Nothing in the law requires that the suspect having the form read to him needs be quiet. But the Court needed to make some sort of finding that it was impossible for the trooper to have read the form to the suspect in order to reach the result it needed to have the conviction stand. Apparently a trooper’s ability to read a form to a suspect vanishes when the suspect is crying and unresponsive.

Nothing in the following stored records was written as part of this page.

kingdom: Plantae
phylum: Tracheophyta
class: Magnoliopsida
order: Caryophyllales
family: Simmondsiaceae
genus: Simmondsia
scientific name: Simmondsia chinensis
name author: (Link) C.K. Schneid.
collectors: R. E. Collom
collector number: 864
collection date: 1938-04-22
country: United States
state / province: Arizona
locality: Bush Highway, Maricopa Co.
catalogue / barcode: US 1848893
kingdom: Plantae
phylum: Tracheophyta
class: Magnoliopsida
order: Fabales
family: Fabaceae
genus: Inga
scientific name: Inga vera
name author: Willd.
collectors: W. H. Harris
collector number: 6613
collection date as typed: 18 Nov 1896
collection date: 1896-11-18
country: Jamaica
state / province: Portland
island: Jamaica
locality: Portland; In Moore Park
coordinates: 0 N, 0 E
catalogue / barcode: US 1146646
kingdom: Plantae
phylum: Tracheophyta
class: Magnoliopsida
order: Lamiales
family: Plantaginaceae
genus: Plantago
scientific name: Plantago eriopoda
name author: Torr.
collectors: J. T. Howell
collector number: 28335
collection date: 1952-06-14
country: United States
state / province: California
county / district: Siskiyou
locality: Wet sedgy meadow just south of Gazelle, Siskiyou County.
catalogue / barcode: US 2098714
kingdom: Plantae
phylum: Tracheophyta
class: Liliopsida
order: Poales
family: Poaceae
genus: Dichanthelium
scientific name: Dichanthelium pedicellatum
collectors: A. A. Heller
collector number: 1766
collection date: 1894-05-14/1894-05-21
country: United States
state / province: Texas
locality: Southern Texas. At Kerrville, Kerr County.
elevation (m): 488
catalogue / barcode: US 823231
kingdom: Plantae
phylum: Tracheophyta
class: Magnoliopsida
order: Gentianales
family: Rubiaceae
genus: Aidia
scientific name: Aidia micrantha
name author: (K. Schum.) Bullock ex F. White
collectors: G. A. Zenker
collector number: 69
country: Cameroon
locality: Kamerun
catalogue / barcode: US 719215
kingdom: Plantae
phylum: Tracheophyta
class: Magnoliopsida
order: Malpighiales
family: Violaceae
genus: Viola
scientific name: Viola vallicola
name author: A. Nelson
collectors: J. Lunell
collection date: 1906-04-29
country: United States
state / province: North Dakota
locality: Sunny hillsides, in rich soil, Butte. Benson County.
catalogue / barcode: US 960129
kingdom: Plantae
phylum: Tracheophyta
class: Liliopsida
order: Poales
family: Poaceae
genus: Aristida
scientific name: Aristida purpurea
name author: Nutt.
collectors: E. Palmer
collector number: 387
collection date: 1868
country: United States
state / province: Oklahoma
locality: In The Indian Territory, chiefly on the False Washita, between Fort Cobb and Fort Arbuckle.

But the Fifth District Court of Appeals hung its hat on the concept of “constructive arrest” stating that: “the reality of constructive arrest, particularly in cases such as the one sub judice in which the subject of the drunken driving investigation is hospitalized or undergoing treatment and arrest per se is not feasible. That doesn’t mean the investigation stops. In the instant case, the trial court applied the rationale of our decision in State v. Groves, which we also find to be applicable. 5th Dist. No. 10CA18, 2010 Ohio 5089. In that case, the driver was hospitalized when he was questioned by the officer and read the BMV 2255; the driver was never taken into “custody” as such because he was undergoing medical treatment and there was no time for a citation to be issued. Nevertheless, we found as follows:

“Despite this court’s holding in State v. Kirschner, [5th Dist.] No.2001CA00107, 2001 Ohio 1915, the administrative regulations in the case sub judice were fulfilled. Appellant was told he was under arrest. A citation would have been issued at the hospital but for appellant’s medical emergency. To disallow the results of the blood draw because of the intervening urgent circumstances would place form over substance. The purpose of the mandatory language of the implied consent law is to inform the suspect of his various rights under 4511.191 and the administrative license provisions for non-consent. The language contained in the BMV 2250 form was sufficient to establish an “arrest.” State v. Groves, 5th Dist. No. 10CA18, 2010 Ohio 5089, ¶ 19.

But in this case the suspect was never told he was under arrest and never read the BMV 2255. But that was okay with the Fifth District, who skipped past that right to the following wording: “We find the trooper’s interaction with appellant at the hospital in obtaining the blood sample after his constructive arrest complied with R.C. 4511.191(A)(2) and is reasonable under the Fourth Amendment. See, State v. May, 5th Dist. No. 2010CA1, 2010 Ohio 4594, ¶ 22, appeal not allowed, 127 Ohio St. 3d 1547, 2011 Ohio 647, 941 N.E.2d 803.”

“After his constructive arrest”? When did that happen? Where was the analysis of how there was a constructive arrest? Not very clever.